そう考えると、パパイヤさんのダイエット法は、元スポーツマンの男性など、それなりに体力のある人に向いたダイエットと言えそうです。
では、何が「なんとなく」なのか。普通のダイエットというのは、ある時期からダイエットを始めて、食事制限や運動をして、うまく痩せられたらダイエット終了!となりますよね。
でも、終了した瞬間から、元の食事に戻して、運動もしなくなるのでは、リバウンドするのが当たり前。
だったら、そういう「スタートとゴールがあるダイエット」ではなく、普段の生活スタイルを痩せやすい習慣に変えていこう。それがパパイヤ鈴木さんのダイエット法なんです。
期限が区切られていなくて、ずーっと続けるというところが、「なんとなく」なんですね。
ゴールがないから、目標体重も設定しない。むしろ、ダイエットよりは、健康的な生活を送るのが目的で、その副産物としてダイエットが成功している、という感じなんです。
食事方面では、一日2食で、昼は11:30~12:30の間、夜は17:30~18:30の間に食べる。量も腹六分目で、鍋物などの低カロリーのものを中心に…って、これを普段の生活にしちゃうのって、キツいと思うんですけど…。
それを維持する秘訣として、逃げ道を用意するんです。パパイヤさんなら、食事を制限する分、お酒はOKにしたそうです。
実は、アルコールのカロリーは、身体の中で熱になるだけで、蓄積されないのだとか。そういう「太る要素にはならなくて、ストレス解消になるもの」を見つけよ、とのこと。
お酒好きなら、お酒で決定!スイーツ好きな人なら、楠田枝里子さんのチョコレートダイエットを参考にして、カカオマス成分の高いチョコレートなんかいいかいいですよね。
運動に関しても、普段の生活を身体を動かすように変えます。
階段とエスカレーターがあったら、階段を上がる。歩く機会があったら歩く。自転車に乗る機会があったら、自転車に乗る。子どもと一緒に身体を動かして遊ぶ…などなど。

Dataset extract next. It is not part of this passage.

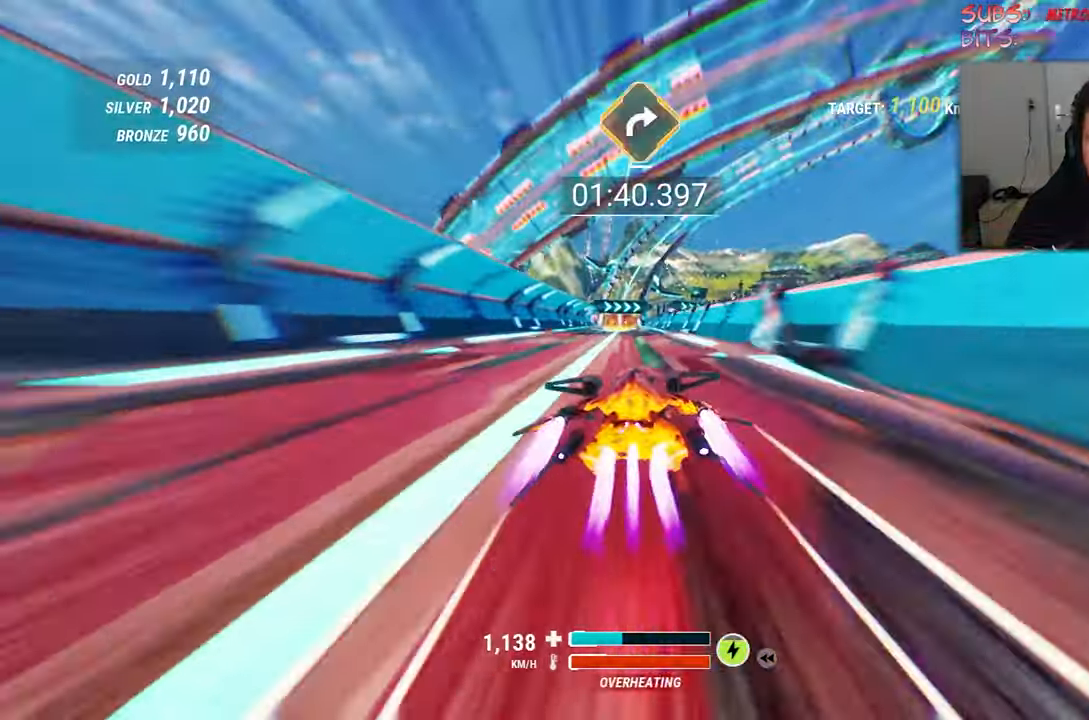
{"dt_ms": 1000, "buttons": [], "left_stick": "up-right", "right_stick": "down"}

できれば、自宅で簡単な腹筋エクササイズもしたり、ジムに通ったトレーニングもする。
続けるコツとしては、ダイエットのときだけ運動する人ではなく、運動が好きな人になれ、ってことですね。運動が嫌いな人には、好きになれと言われても、それができれば太っていないよ、とツッコミが入りそうですが(笑)。
パパイヤさんのアドバイスとしては、「Mを楽しめ」だそうです。「我慢している自分に酔う」って感じで。
具体的に実行していることはキツいと思うのですが、それを楽しんでいるのがパパイヤさん。3章以降は、「いかに楽しみながら、生活に取り入れるか」というアイデアが散りばめられているので、ダイエットがイヤになったときや、気持ちが沈んできたときに読み返すと、「まだ、もうちょっと続けられるかな」という気分にさせてもらえますよ。